Maximizing Your Protection for Remotely Given Customer Payment Orders
As technology evolves, many banks forget to take advantage of a 30-year-old UCC provision that protects them when they accept remote customer directions to send. In a commercial context (this law doesn’t apply to Regulation E transfers involving consumers), if a bank creates a commercially reasonable security procedure and requires the customer to follow that procedure in order to remotely authorize a transaction, and the customer agrees to the procedure, the risk of an unauthorized direction to pay money rests with the depositor. An excellent example is the ability of a customer to remotely authorize a wire transfer. If a bank requires customers to input an RSA token for double factor authentication to authorize a wire transfer, then when the RSA generator is not locked up and the bookkeeper uses it to embezzle money, the depositor bears the loss. Contrast this with the bookkeeper who steals a check and forges the signature. In most cases, that loss is on the bank.

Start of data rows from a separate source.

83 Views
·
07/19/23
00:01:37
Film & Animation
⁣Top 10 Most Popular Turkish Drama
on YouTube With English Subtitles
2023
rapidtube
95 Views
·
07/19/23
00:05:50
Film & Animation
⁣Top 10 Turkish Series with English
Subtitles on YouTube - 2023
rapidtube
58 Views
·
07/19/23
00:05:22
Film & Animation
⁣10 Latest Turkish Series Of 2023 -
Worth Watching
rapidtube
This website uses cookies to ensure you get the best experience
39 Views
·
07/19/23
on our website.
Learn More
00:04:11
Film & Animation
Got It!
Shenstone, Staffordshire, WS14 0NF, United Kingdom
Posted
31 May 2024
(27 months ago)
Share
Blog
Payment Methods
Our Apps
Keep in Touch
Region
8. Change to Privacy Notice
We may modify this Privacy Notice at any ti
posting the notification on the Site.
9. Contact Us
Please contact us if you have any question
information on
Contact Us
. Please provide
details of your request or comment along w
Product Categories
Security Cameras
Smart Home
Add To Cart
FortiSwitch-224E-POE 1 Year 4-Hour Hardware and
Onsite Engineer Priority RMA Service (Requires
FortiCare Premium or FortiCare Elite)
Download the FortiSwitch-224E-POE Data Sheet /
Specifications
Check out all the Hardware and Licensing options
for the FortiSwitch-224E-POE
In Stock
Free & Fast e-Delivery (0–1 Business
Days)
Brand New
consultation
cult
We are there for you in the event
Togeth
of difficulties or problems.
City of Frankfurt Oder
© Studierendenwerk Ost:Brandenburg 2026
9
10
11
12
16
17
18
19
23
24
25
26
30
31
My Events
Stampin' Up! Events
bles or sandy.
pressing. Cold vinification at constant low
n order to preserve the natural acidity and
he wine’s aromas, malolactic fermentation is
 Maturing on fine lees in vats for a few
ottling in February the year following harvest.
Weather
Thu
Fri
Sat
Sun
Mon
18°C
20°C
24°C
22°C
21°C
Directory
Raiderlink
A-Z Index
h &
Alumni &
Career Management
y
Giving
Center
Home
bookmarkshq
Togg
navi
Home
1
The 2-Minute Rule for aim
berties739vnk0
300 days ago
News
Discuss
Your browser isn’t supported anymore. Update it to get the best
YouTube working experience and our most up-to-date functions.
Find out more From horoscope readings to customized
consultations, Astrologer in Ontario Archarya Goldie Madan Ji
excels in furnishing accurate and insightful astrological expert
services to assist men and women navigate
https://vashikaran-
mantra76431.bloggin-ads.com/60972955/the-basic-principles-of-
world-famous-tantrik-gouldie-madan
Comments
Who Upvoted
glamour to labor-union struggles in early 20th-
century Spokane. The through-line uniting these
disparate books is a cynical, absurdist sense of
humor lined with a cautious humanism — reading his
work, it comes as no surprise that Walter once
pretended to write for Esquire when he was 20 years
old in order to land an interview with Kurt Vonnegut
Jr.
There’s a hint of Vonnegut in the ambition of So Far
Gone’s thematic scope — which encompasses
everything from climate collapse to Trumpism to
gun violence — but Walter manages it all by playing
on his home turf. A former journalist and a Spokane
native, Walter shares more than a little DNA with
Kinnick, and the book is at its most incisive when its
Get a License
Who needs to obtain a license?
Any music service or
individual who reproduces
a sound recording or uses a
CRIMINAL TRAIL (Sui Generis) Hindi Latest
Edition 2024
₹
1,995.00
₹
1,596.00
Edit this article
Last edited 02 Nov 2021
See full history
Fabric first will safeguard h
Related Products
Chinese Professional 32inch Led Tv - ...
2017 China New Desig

Today’s Takeaway? This protection is effective only if the bank and its customer agree that the authenticity of payment orders will be verified pursuant to a specific security procedure. Check all of your wire transfer agreements, Internet banking agreements and similar agreements to make sure that they include an express agreement accepting your security procedures. Include an affirmative statement by the customer that the security procedures are a commercially reasonable method of providing security against unauthorized transactions.